Trolley Parks Revisted – One Nearby

 Strolling Through Canobie Lake Park

Don’t miss the story in today’s Lowell SUN about the surviving “trolley parks.” Oue regional and well-used Canobie Lake Park in neaby Salem, NH is featured. I’ve written before about these parks built by the trolley companies as a way to extend their business into the weekends and to provide access to a whole new realm of leisure activity. There are many books, postcards, phographs and posters celebrating this special era and much available memorabilia dear to collectors. Locally, Willowdale and Lakeview Parks were popular destinations.
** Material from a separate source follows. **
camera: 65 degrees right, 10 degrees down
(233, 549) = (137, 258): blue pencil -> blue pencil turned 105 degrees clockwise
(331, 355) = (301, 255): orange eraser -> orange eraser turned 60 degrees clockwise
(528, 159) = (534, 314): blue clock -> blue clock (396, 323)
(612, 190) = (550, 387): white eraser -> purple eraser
As AP Travel writer Beth J. Harpaz tells us:

The parks were built by trolley companies at the end of the line in the late 19th and early 20th centuries, as a way to get workers and their families to ride streetcars and railways on weekends. They had carousels, picnic grounds and live entertainment, and they were often located by lakes, rivers or beaches where visitors could take a boat ride or swim.

On Canobie Lake Park:

Canobie Lake Park in Salem, N.H., located 30 minutes north of Boston, also remains family-owned and attracts hundreds of thousands of visitors annually, according to marketing director Chris Nicoli. The park is three times its original size, and the old trolley station has been preserved as a Skee-ball building. A new exhibit at the park documents its dance hall, which through the years hosted Duke Ellington, Sonny and Cher and Frank Sinatra.
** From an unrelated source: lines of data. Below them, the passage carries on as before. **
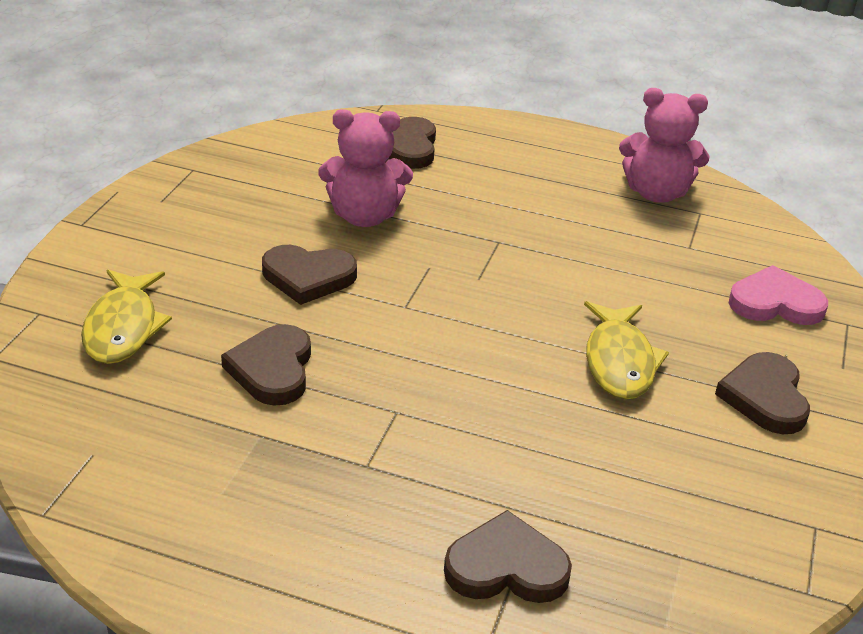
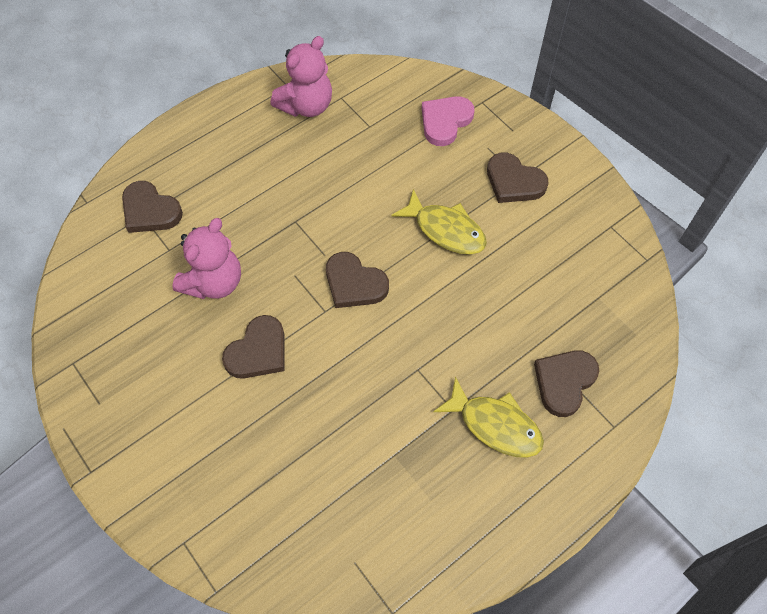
camera: 55 degrees left, 25 degrees up
(123, 327) = (237, 492): yellow fish -> yellow fish (495, 425)
(272, 369) = (338, 419): brown heart -> brown heart (354, 283)

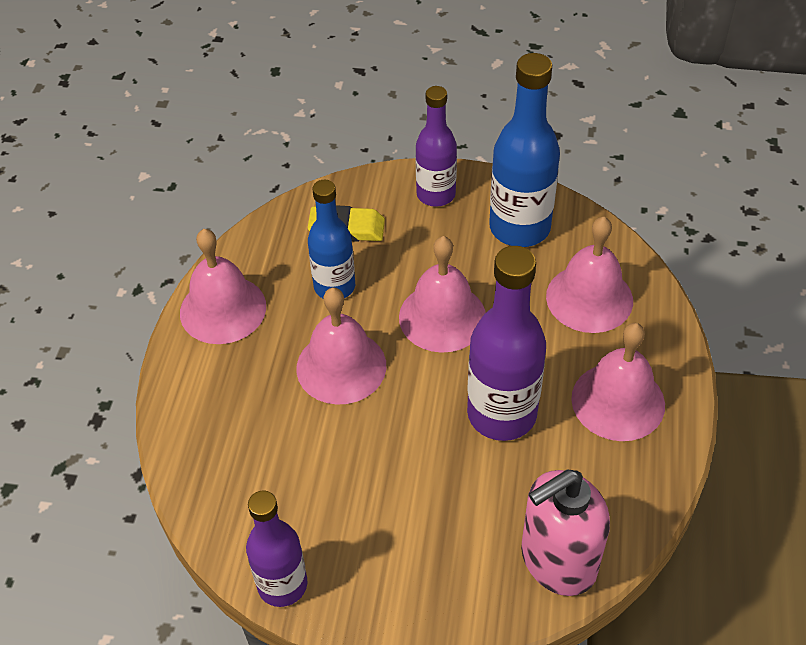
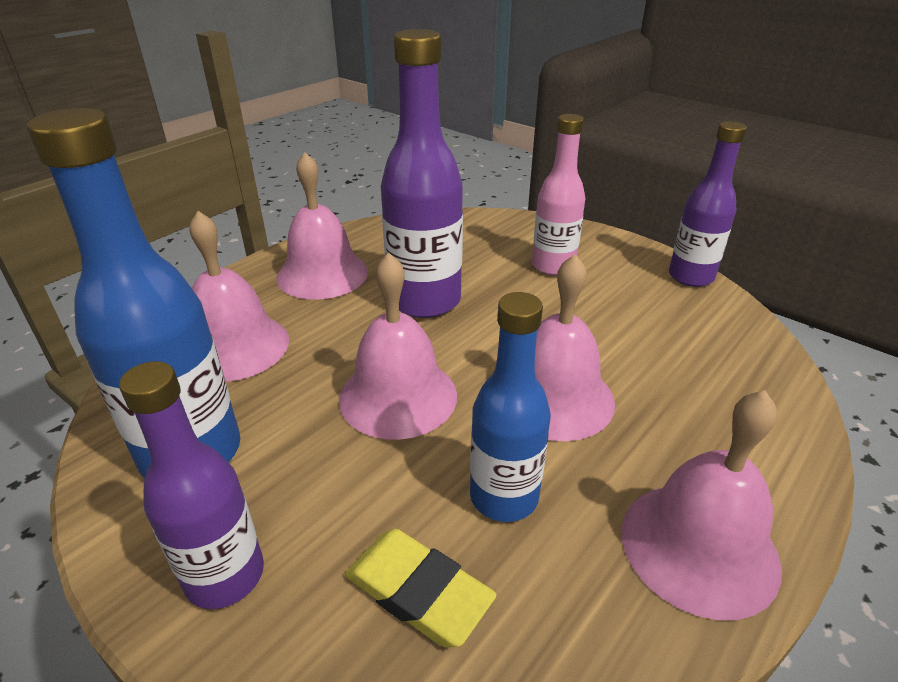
camera: 150 degrees left, 15 degrees down
(424, 529) = (553, 266): none -> pink bottle
(557, 560) = (469, 226): pink soap dispenser -> none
Canobie’s rides are a trip through history too: The carousel is a 19th century antique; the Yankee Cannonball wooden coaster is vintage 1930s, and the looping steel Canobie Corkscrew dates to the ’70s.

“We’ve got children coming on their eighth-grade field trip whose grandparents came on their eighth-grade field trip,” said Nicoli.

Canobie Lake Park continues and thrives as an amusement park today enjoyed by families across the Merrimack Valley. My granddaughters love the park. Do you have memories of days at Canobie Lake Park? special outings with groups or as a family? Do you still go to Canobie Lake Park? Do you remember Lake View Park? Share your stories.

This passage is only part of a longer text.